Saturday, March 10, 2012

Capturing Atmosphere and Details

Hub Stacey's

Since I'm sitting on the deck looking out at a tidal slew in Florida, the mood and atmosphere are quite different from the one I'm used to. Here things are more relaxed, dress is more casual, and the air holds a hint of saltwater. Even the light is different. This is Central time, so TV programs start earlier; it's light at 6 a.m. and warm enough to have coffee outside then.  Sometimes the Blue Angels fly over.
A great blue heron has a nest next door and flies along the water, sometimes splashing down to fish. Pelicans skim the water, occasionally diving, or they come to rest on the pilings. They gather at the water's edge in small groups.
These things make a difference in a story. Research matters. We went to lunch at Hub Stacy's, a rustic wood structure on the water. Spanish moss, a tree I think is a type of magnolia, and of course the live oaks shelter the deck where we had wonderful Reuben sandwiches. The people who showed up brought their dogs, wore flip flops and shorts, and knew the waitress, so I assume they're locals. Weathered men with a white German shepherd unloaded fishing gear and stowed it in their boat. The dog was clearly familiar with the process and leapt into the boat as they backed it into the water.

------

**Tasks to perform**.
**a)** In the blog post on capturing atmosphere and details, what did the white German shepherd do as the men backed their boat into the water?
**b)** Go on with the blog post on capturing atmosphere and details, starting after its final sentence.

------

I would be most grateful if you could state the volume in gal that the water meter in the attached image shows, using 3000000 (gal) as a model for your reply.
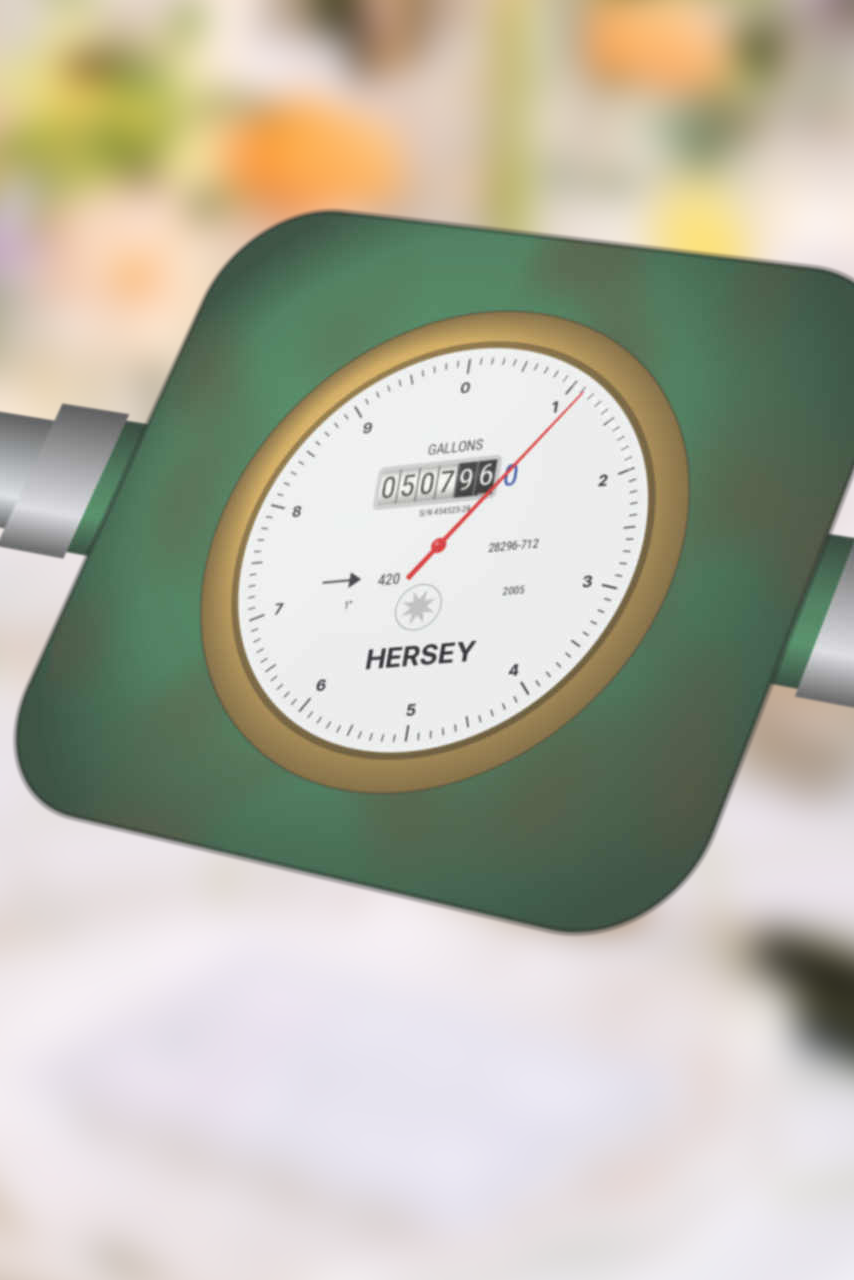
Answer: 507961.1 (gal)
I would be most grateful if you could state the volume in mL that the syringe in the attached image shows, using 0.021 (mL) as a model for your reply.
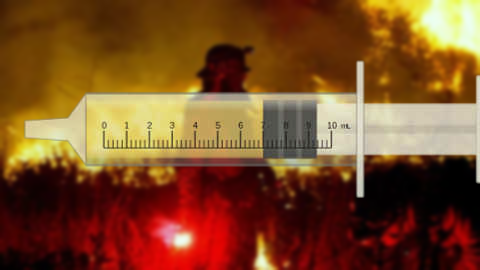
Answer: 7 (mL)
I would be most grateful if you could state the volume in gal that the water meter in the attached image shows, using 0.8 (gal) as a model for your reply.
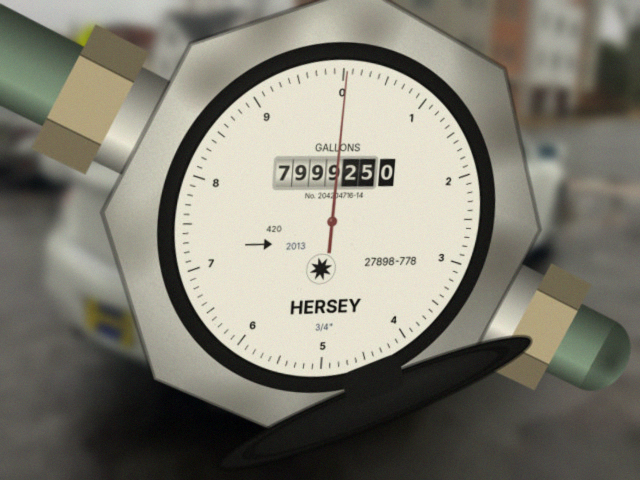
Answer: 7999250.0 (gal)
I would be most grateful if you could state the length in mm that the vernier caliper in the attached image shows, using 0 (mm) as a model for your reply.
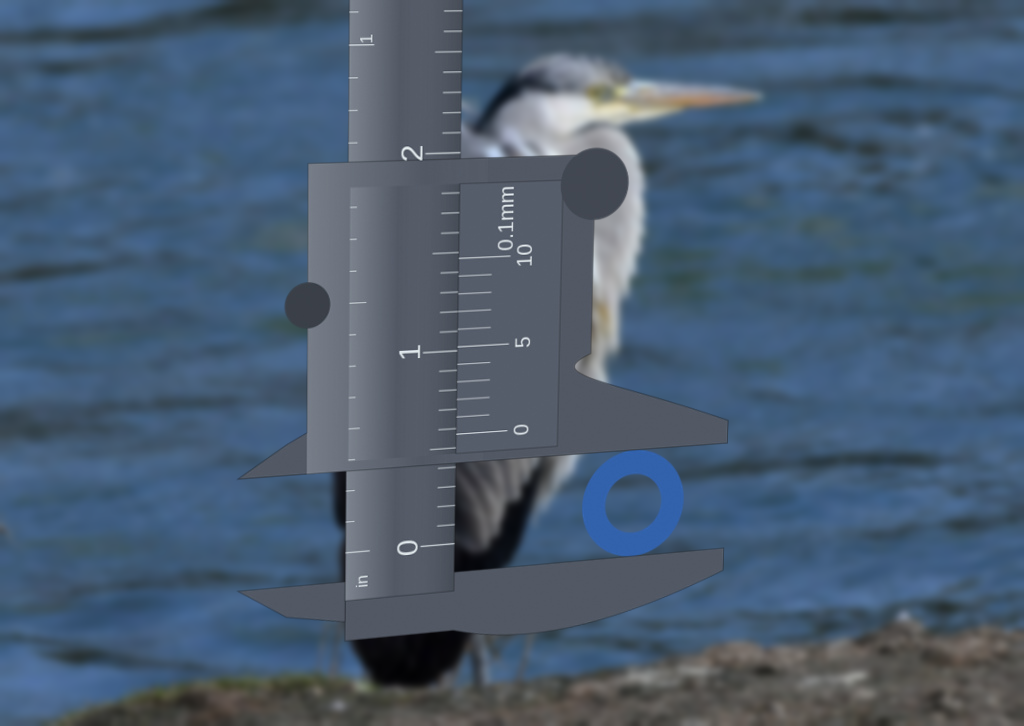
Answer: 5.7 (mm)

------

**Expected results**.
**a)** It leapt into the boat.

**b)**
If it isn't possible to visit a place you're writing about, try to find someone who lives there or who's been recently to answer questions for you.
Setting can be a strong influence on the characters and the way a plot unfolds. Weather often plays a part. When I wrote Cold Comfort, I visited Williamsburg, McClellanville, and Washington, but there were many things I didn't know. I found someone in an online group who lived outside Washington and helped me with traffic patterns and some of the areas I wanted to include. She told me what locals call features such as the Key bridge.
Now of course I want to set something in this area, the Florida panhandle. It's beautiful and quite different from upstate South Carolina, which has its own kind of beauty. 


Sandy Cody said...

Great post and a timely reminder. I'm starting a new book and have the main plot in mind, but so far the draft is thin on the things that make a story come alive.

This blot is always a good source of advice when I need it.

Sandy Cody said...

Ug! I meant "blog" not "blot" - I'm a terrible proofreader.

Una Tiers said...

Hi Ellis:
Your description was so vivid I think I heard a fish splash in the water.
Una Tiers

Ellis Vidler said...

Sandy, isn't amazing how the typos only show up after you hit Post?
Being here reminds me of the importance of details too. Seeing new things reminds me of the ones I no longer notice at home.

Ellis Vidler said...

Una, I just went outside to see a pelican on the deck. As I got closer, he seemed to relax and settle down, then when I started back, he flew to a piling to pose a little more. I told him I'd put him on Facebook and make him a star. LOL

Polly said...

I'm jealous. I'll be down for breakfast.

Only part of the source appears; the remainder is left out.